→ **WORK ITEM**:
In the copy, keep every line below as it is and leave out the pictures.

→ **ENTRIES SUPPLIED**:
● ● ● ● ● ● ●

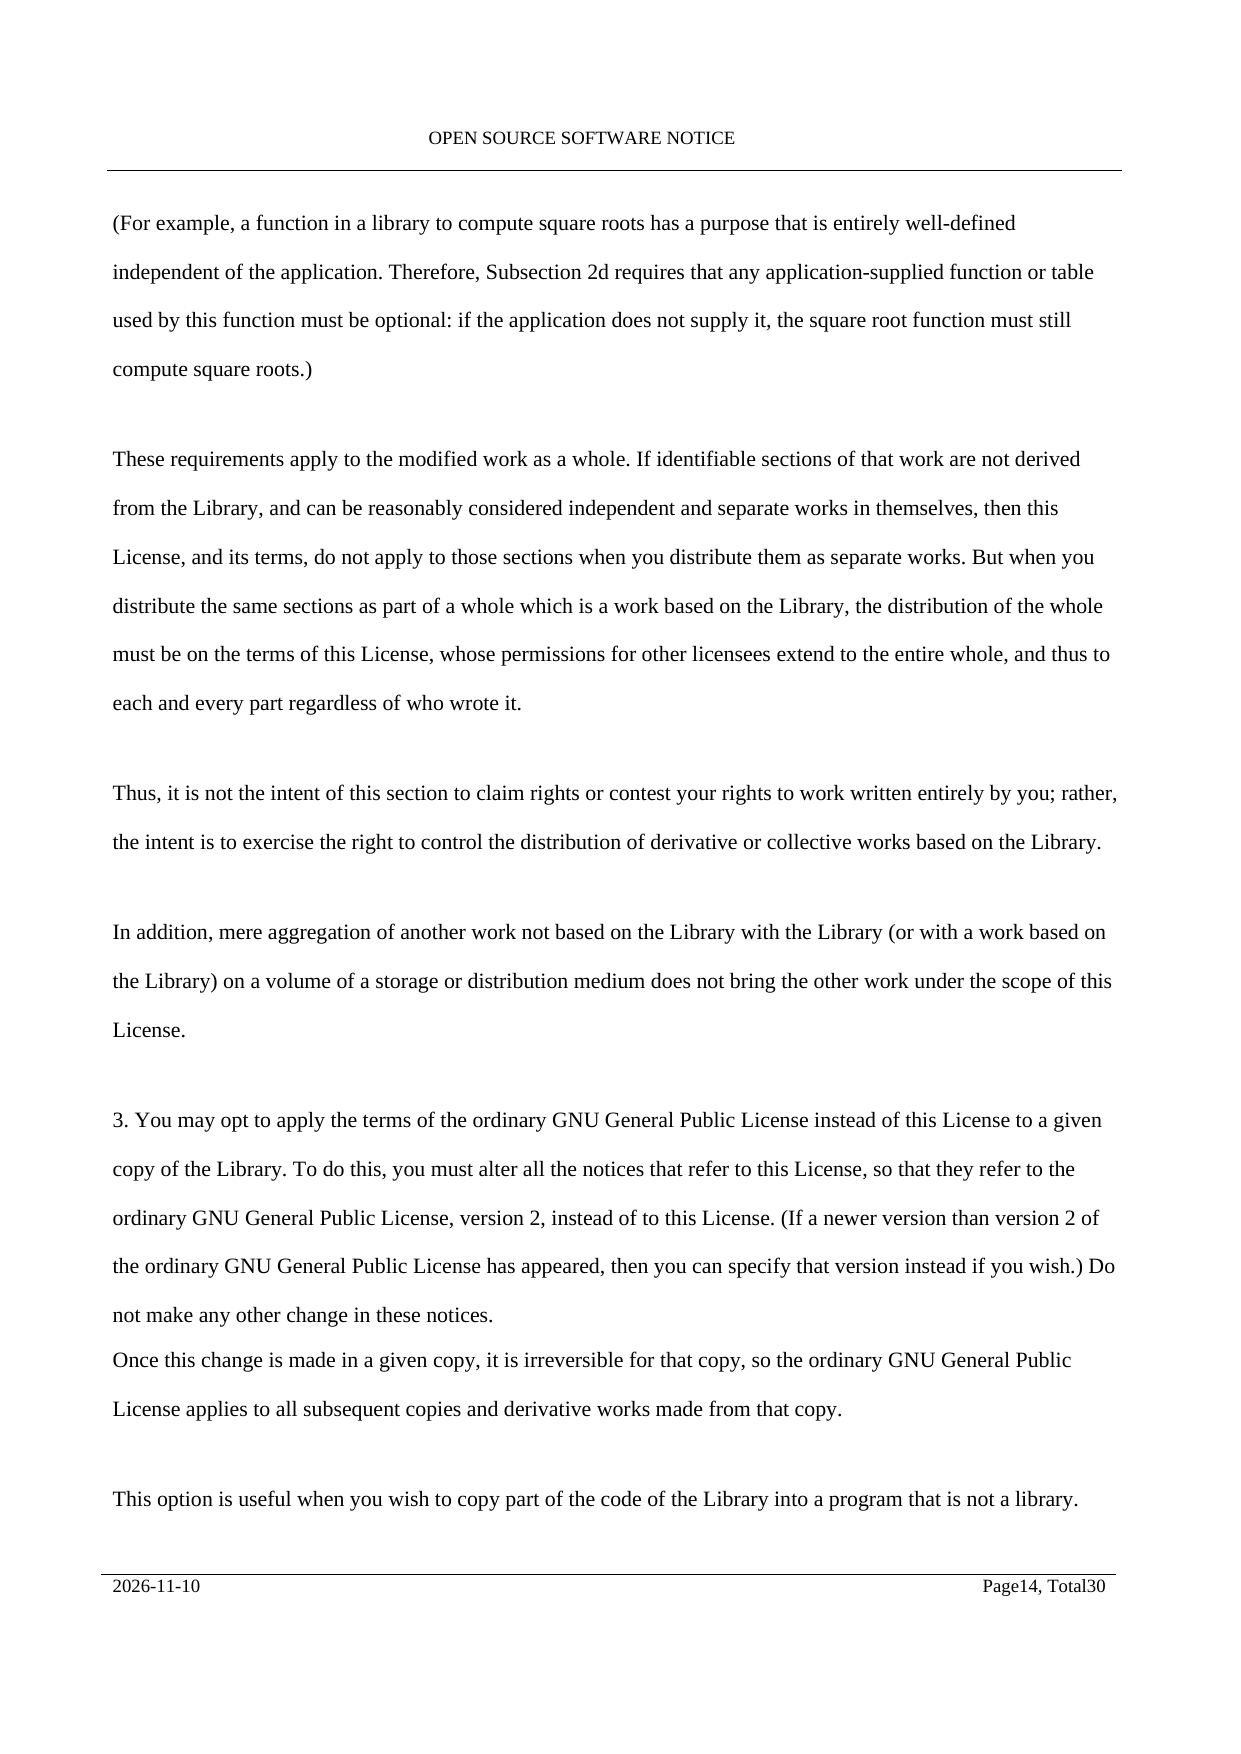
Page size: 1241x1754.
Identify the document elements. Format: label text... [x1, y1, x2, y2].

text These requirements apply to the modified work as a whole. If identifiable sections of that work are not derived from the Library, and can be reasonably considered independent and separate works in themselves, then this License, and its terms, do not apply to those sections when you distribute them as separate works. But when you distribute the same sections as part of a whole which is a work based on the Library, the distribution of the whole must be on the terms of this License, whose permissions for other licensees extend to the entire whole, and thus to each and every part regardless of who wrote it. [112, 443, 1128, 719]
text This option is useful when you wish to copy part of the code of the Library into a program that is not a library. [112, 1482, 1128, 1515]
text (For example, a function in a library to compute square roots has a purpose that is entirely well-defined independent of the application. Therefore, Subsection 2d requires that any application-supplied function or table used by this function must be optional: if the application does not supply it, the square root function must still compute square roots.) [112, 206, 1128, 385]
text 3. You may opt to apply the terms of the ordinary GNU General Public License instead of this License to a given copy of the Library. To do this, you must alter all the notices that refer to this License, so that they refer to the ordinary GNU General Public License, version 2, instead of to this License. (If a newer version than version 2 of the ordinary GNU General Public License has appeared, then you can specify that version instead if you wish.) Do not make any other change in these notices. [112, 1103, 1128, 1331]
text In addition, mere aggregation of another work not based on the Library with the Library (or with a work based on the Library) on a volume of a storage or distribution medium does not bring the other work under the scope of this License. [112, 916, 1128, 1046]
text Thus, it is not the intent of this section to claim rights or contest your rights to work written entirely by you; rather, the intent is to exercise the right to control the distribution of derivative or collective works based on the Library. [112, 777, 1128, 858]
text Once this change is made in a given copy, it is irreversible for that copy, so the ordinary GNU General Public License applies to all subsequent copies and derivative works made from that copy. [112, 1343, 1128, 1425]
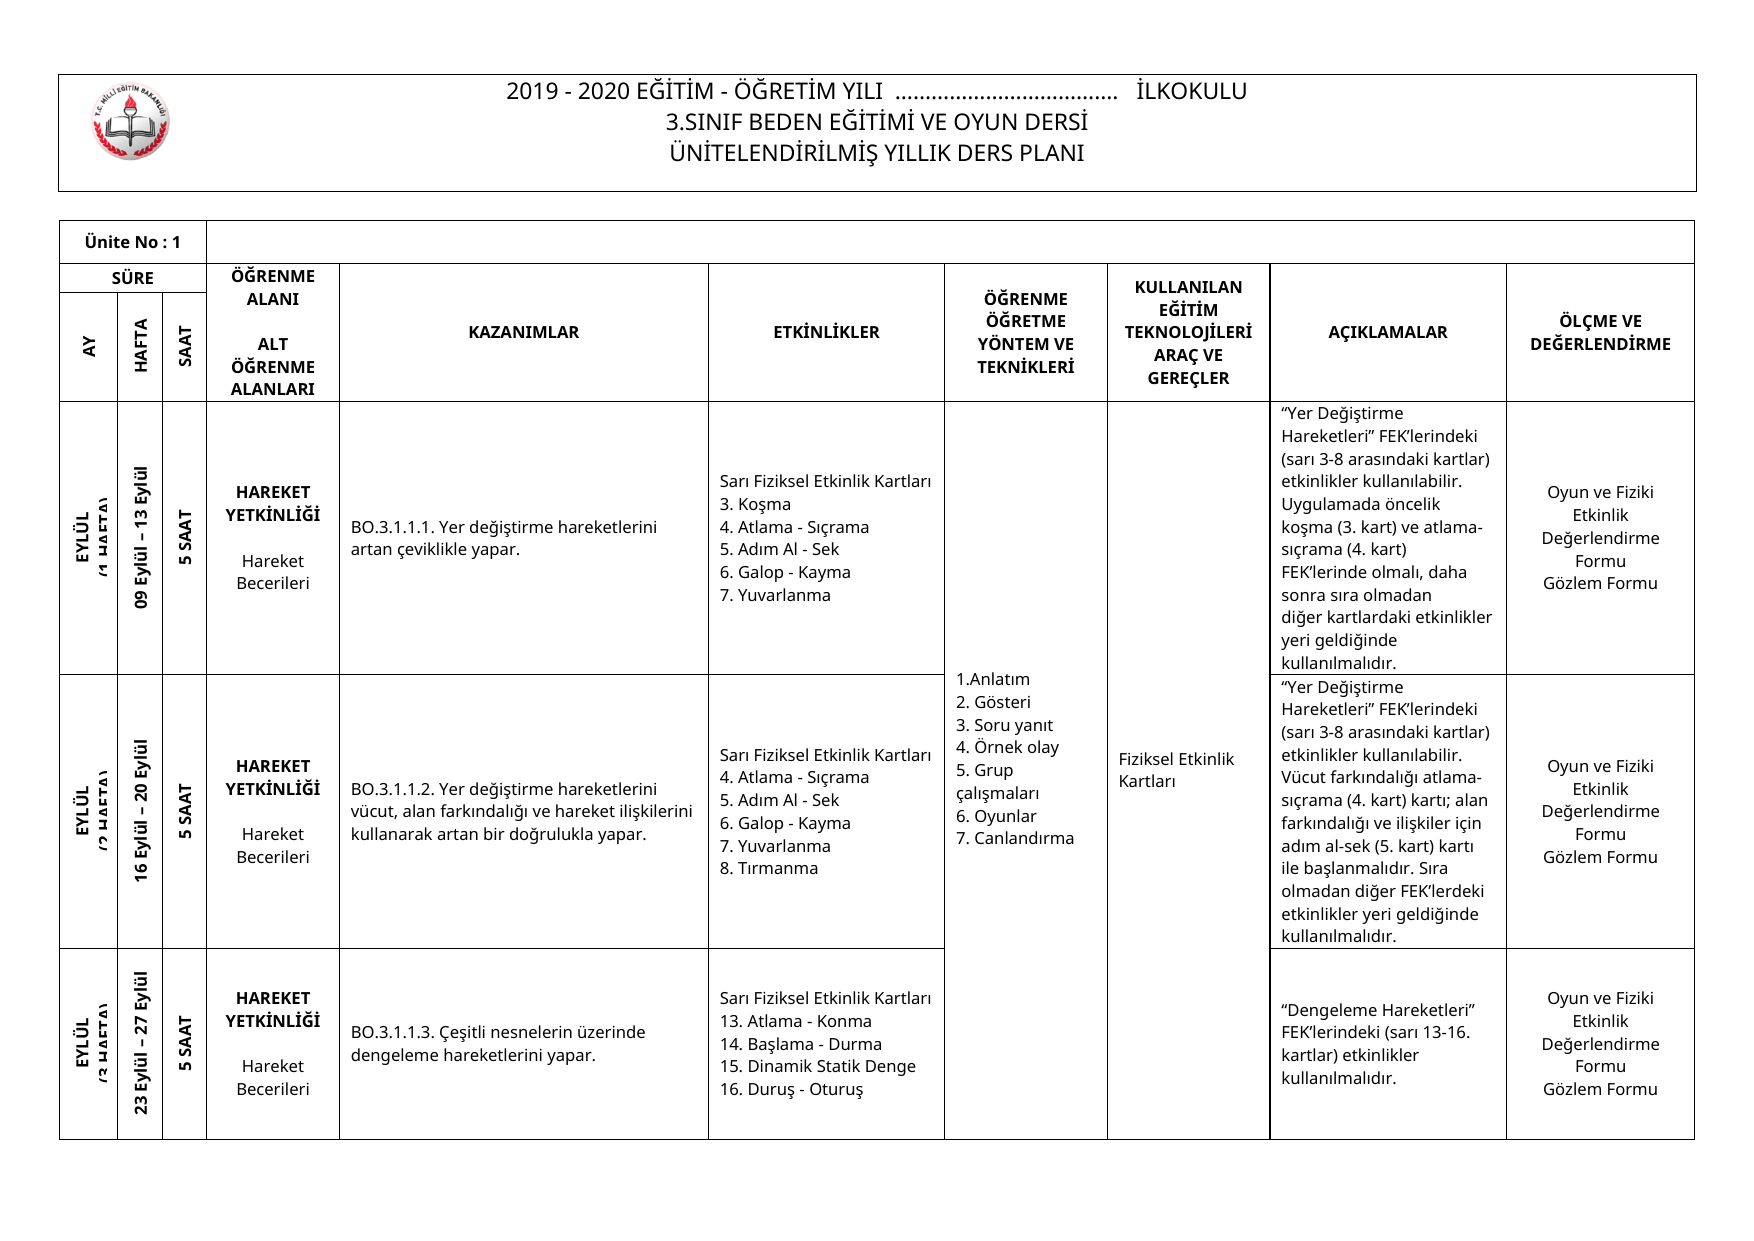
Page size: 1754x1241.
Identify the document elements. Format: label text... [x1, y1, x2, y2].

● ● ● ● ● ● ●

→ **ANSWER FOR THE TASK**:
Page size: 1241x1754.
Identify the document elements. Format: label text... [x1, y1, x2, y2].

text These requirements apply to the modified work as a whole. If identifiable sections of that work are not derived from the Library, and can be reasonably considered independent and separate works in themselves, then this License, and its terms, do not apply to those sections when you distribute them as separate works. But when you distribute the same sections as part of a whole which is a work based on the Library, the distribution of the whole must be on the terms of this License, whose permissions for other licensees extend to the entire whole, and thus to each and every part regardless of who wrote it. [112, 443, 1128, 719]
text This option is useful when you wish to copy part of the code of the Library into a program that is not a library. [112, 1482, 1128, 1515]
text (For example, a function in a library to compute square roots has a purpose that is entirely well-defined independent of the application. Therefore, Subsection 2d requires that any application-supplied function or table used by this function must be optional: if the application does not supply it, the square root function must still compute square roots.) [112, 206, 1128, 385]
text 3. You may opt to apply the terms of the ordinary GNU General Public License instead of this License to a given copy of the Library. To do this, you must alter all the notices that refer to this License, so that they refer to the ordinary GNU General Public License, version 2, instead of to this License. (If a newer version than version 2 of the ordinary GNU General Public License has appeared, then you can specify that version instead if you wish.) Do not make any other change in these notices. [112, 1103, 1128, 1331]
text In addition, mere aggregation of another work not based on the Library with the Library (or with a work based on the Library) on a volume of a storage or distribution medium does not bring the other work under the scope of this License. [112, 916, 1128, 1046]
text Thus, it is not the intent of this section to claim rights or contest your rights to work written entirely by you; rather, the intent is to exercise the right to control the distribution of derivative or collective works based on the Library. [112, 777, 1128, 858]
text Once this change is made in a given copy, it is irreversible for that copy, so the ordinary GNU General Public License applies to all subsequent copies and derivative works made from that copy. [112, 1343, 1128, 1425]
Page size: 1754x1241.
Identify the document elements. Format: label text... [x1, y1, x2, y2].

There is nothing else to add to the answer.